LOUISVILLE, Ky. (AP) — University of Kentucky researchers landed a $3 million federal grant on Monday to work on developing technology to sharply reduce the costs generated by preventing carbon pollution from spewing into the air from coal-burning power plants.
UK researchers hope their work eventually yields commercial applications that boost coal-based electricity — benefiting miners, utility companies and ratepayers.
The grant from the U.S. Department of Energy will help back a project at UK's Center for Applied Energy Research to promote cleaner emissions from power plants. It comes at a time when the eastern Kentucky coalfields are struggling from continued weak coal markets.
"Obviously coal-fired power generation is facing some very big challenges," Rodney Andrews, the UK center's director, said during the event in Lexington. "These are the sorts of projects we need to be doing if we're going to continue to use coal to generate base-load power."

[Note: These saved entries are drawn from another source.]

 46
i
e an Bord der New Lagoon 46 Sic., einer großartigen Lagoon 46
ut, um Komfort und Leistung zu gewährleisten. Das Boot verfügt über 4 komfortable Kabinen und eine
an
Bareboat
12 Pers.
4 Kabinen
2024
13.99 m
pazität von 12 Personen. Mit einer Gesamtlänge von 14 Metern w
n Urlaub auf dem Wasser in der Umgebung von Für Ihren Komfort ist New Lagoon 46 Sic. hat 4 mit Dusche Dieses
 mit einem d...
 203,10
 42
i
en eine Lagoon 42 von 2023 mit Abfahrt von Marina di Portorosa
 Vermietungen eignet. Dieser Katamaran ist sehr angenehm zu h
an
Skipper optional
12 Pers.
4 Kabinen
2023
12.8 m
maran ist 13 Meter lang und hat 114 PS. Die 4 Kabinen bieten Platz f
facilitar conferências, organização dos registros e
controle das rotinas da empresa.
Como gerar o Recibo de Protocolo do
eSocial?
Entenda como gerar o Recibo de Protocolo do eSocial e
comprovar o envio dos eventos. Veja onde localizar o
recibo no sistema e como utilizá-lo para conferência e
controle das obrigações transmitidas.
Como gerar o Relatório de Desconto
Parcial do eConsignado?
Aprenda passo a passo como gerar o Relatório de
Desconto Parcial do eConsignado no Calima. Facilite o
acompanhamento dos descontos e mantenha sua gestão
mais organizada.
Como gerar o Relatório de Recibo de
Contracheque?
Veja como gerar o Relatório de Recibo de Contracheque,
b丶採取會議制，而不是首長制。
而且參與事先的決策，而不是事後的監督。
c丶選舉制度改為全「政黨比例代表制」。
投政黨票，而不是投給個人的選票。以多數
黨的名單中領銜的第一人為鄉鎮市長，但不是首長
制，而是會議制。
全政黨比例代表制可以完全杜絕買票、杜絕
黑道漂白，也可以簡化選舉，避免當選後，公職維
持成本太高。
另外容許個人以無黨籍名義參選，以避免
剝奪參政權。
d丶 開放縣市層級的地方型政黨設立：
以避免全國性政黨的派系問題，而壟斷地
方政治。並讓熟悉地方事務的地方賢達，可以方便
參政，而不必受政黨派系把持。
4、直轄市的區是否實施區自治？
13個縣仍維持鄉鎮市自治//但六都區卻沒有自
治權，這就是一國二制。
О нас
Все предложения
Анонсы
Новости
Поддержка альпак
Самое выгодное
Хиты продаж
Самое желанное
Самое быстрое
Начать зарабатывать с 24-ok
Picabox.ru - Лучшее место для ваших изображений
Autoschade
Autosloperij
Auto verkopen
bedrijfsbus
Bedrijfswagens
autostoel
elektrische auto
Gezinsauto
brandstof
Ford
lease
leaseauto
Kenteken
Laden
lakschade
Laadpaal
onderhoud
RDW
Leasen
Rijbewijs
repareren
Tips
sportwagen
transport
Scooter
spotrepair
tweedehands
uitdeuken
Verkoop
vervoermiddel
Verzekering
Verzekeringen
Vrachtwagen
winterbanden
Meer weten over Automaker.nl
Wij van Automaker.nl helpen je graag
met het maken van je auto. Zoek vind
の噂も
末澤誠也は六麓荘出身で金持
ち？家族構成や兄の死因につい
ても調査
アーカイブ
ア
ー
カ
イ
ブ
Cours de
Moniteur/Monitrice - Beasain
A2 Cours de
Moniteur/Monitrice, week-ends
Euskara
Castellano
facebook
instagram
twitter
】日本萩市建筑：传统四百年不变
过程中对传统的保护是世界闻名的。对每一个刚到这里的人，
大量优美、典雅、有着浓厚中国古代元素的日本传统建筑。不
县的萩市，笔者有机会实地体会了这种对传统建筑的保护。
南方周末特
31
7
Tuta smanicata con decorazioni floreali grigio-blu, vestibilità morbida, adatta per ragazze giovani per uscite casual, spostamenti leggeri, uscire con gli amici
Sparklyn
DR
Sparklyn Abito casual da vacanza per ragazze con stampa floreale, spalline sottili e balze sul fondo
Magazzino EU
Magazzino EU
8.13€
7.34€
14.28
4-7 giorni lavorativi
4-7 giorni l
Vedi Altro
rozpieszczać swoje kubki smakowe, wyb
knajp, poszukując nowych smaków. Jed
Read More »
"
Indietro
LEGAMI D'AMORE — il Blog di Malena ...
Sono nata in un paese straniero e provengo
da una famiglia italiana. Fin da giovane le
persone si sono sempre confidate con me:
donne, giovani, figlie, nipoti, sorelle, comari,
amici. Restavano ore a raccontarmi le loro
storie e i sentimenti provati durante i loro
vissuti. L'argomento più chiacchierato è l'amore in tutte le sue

Kentucky is traditionally one of the nation's top coal producers. But production has been hurt by weak demand, lower natural gas prices and stricter federal regulations. The Obama administration recently announced tough requirements to limit carbon pollution from new power plants, a decision harshly criticized by Kentucky politicians.

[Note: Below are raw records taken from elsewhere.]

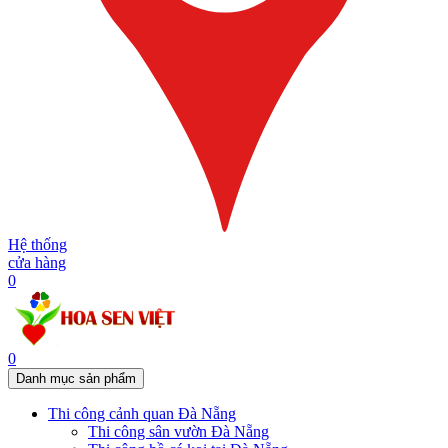
Hệ thống
cửa hàng
0
0
Danh mục sản phẩm
Thi công cảnh quan Đà Nẵng
Thi công sân vườn Đà Nẵng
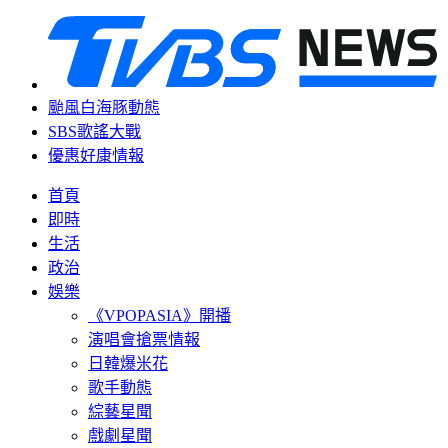
颱風白海豚動態
SBS歌謠大戰
優惠好康情報
首頁
即時
生活
政治
娛樂
《VPOPASIA》開播
演唱會搶票情報
日韓爆米花
歌手動態
綜藝星聞
戲劇星聞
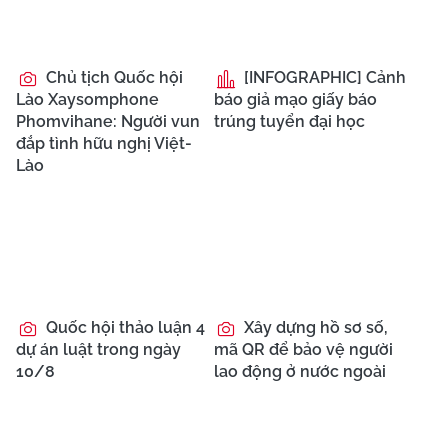
Chủ tịch Quốc hội
[INFOGRAPHIC] Cảnh
Lào Xaysomphone
báo giả mạo giấy báo
Phomvihane: Người vun
trúng tuyển đại học
đắp tình hữu nghị Việt-
Lào
Quốc hội thảo luận 4
Xây dựng hồ sơ số,
dự án luật trong ngày
mã QR để bảo vệ người
10/8
lao động ở nước ngoài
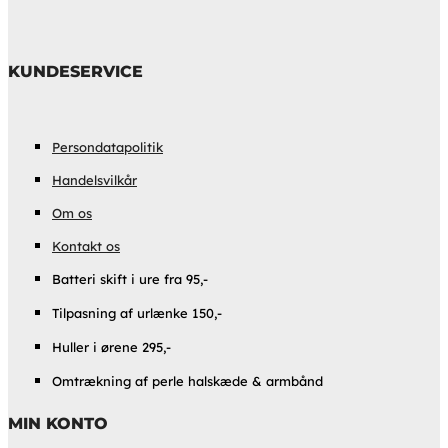
KUNDESERVICE
Persondatapolitik
Handelsvilkår
Om os
Kontakt os
Batteri skift i ure fra 95,-
Tilpasning af urlænke 150,-
Huller i ørene 295,-
Omtrækning af perle halskæde & armbånd
MIN KONTO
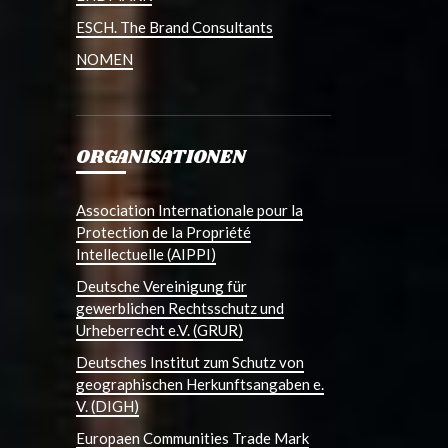
ESCH. The Brand Consultants
NOMEN
ORGANISATIONEN
Association Internationale pour la
Protection de la Propriété
Intellectuelle (AIPPI)
Deutsche Vereinigung für
gewerblichen Rechtsschutz und
Urheberrecht e.V. (GRUR)
Deutsches Institut zum Schutz von
geographischen Herkunftsangaben e.
V. (DIGH)
Europaen Communities Trade Mark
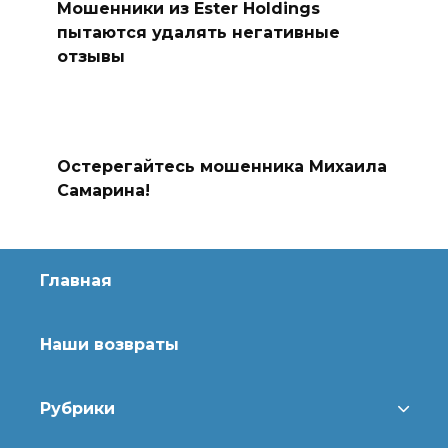
Мошенники из Ester Holdings
пытаются удалять негативные
отзывы
Остерегайтесь мошенника Михаила
Самарина!
Главная
Наши возвраты
Рубрики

The slowdown has forced companies to idle mines and lay off workers by the hundreds in eastern Kentucky. The region lost about 4,000 mining jobs in 2012, according to data compiled by the Kentucky Energy and Environment Cabinet. James River Coal recently said it was laying off 525 full-time workers at mines in five eastern Kentucky counties.
The UK project is aimed at making technology available that can capture the heat-trapping pollution at a much lower cost to utilities.

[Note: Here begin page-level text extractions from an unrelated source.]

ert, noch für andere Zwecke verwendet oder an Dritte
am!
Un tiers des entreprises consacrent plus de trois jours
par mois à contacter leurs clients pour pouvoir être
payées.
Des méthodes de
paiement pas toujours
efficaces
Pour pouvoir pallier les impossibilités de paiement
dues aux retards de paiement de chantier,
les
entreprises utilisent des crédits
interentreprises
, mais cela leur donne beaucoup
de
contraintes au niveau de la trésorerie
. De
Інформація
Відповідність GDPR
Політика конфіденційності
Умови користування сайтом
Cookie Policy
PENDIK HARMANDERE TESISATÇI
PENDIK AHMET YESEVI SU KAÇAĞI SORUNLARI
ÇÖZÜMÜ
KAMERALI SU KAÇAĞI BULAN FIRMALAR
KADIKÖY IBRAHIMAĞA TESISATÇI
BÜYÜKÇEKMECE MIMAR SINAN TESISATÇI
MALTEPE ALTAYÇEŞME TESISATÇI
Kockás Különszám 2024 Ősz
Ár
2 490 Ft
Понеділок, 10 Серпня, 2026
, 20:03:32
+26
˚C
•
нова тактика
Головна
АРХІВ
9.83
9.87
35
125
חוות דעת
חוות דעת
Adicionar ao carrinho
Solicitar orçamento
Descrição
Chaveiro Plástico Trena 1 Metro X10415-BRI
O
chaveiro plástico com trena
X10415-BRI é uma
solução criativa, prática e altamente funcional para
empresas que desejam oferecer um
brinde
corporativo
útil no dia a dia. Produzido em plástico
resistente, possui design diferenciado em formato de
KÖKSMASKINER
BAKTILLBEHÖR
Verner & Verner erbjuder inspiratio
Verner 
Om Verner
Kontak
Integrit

UK researchers are working on a process that would require the use of much smaller scrubbers to produce cleaner emissions at coal-burning power plants. The scrubbers amount to a major cost to the process of capturing and storing carbon from power plants.
"This would be a big step forward in improving the efficiency of that system," Andrews said in a phone interview.
In the carbon-capture process, flue gas passes through scrubbers, where a solvent absorbs carbon. The UK center has developed a catalyst to speed the absorption rate of the solvent, so the scrubber can be much smaller. That technology could reduce the cost of carbon capture by 56 percent, compared to DOE's current reference case, UK officials said.
Bill Bissett, president of the Kentucky Coal Association, said the research has potential.
"These funds will hopefully move carbon-capture technology from the laboratory to reality," he said by phone. "Private and public funding related to the use of coal is always good news. But we remain concerned that federal regulators continue to use what exists in the laboratory and not in the real world" to put restrictions on coal-fired plants.
UK is contributing $242,615 to the project, and nearly $500,000 more is coming from an industry-based research consortium.